• _RECORDS FOR THE TASK_
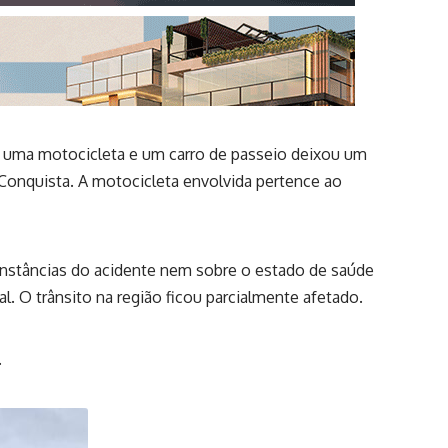
o uma motocicleta e um carro de passeio deixou um
a Conquista. A motocicleta envolvida pertence ao
unstâncias do acidente nem sobre o estado de saúde
l. O trânsito na região ficou parcialmente afetado.
.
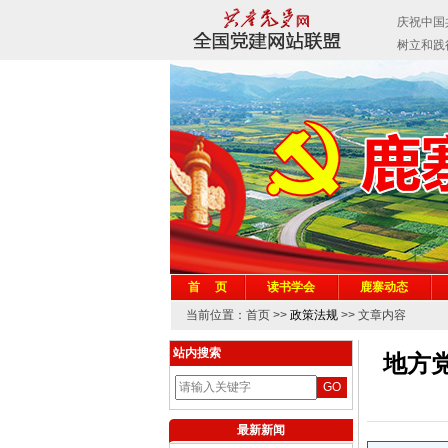
首 页
读书学会
鹿寨动态
当前位置：首页 >>
政策法规
>> 文章内容
站内搜索
地方
最新新闻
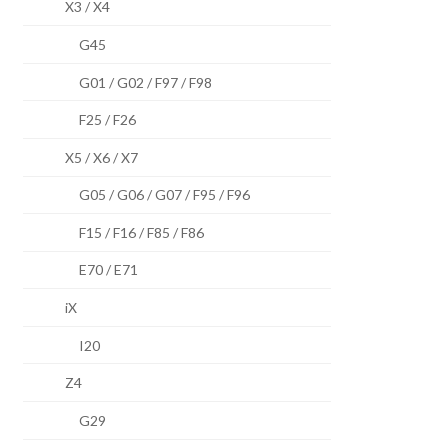
X3 / X4
G45
G01 / G02 / F97 / F98
F25 / F26
X5 / X6 / X7
G05 / G06 / G07 / F95 / F96
F15 / F16 / F85 / F86
E70 / E71
iX
I20
Z4
G29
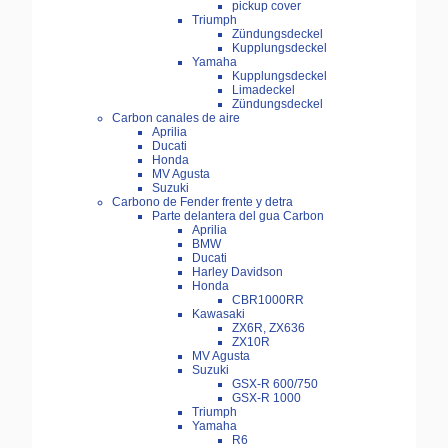
pickup cover
Triumph
Zündungsdeckel
Kupplungsdeckel
Yamaha
Kupplungsdeckel
Limadeckel
Zündungsdeckel
Carbon canales de aire
Aprilia
Ducati
Honda
MV Agusta
Suzuki
Carbono de Fender frente y detra
Parte delantera del gua Carbon
Aprilia
BMW
Ducati
Harley Davidson
Honda
CBR1000RR
Kawasaki
ZX6R, ZX636
ZX10R
MV Agusta
Suzuki
GSX-R 600/750
GSX-R 1000
Triumph
Yamaha
R6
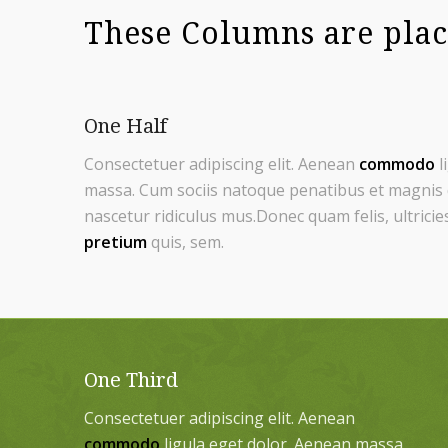
These Columns are plac
One Half
Consectetuer adipiscing elit. Aenean
commodo
l
massa. Cum sociis natoque penatibus et magnis 
nascetur ridiculus mus.Donec quam felis, ultricie
pretium
quis, sem.
One Third
Consectetuer adipiscing elit. Aenean
commodo
ligula eget dolor. Aenean massa.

• _WHAT YOU HAVE TO DO_
Going through the listing, tally each line that contains "motocicleta", then state the total with no other text.

• _EXERCISE SOLUTION_
2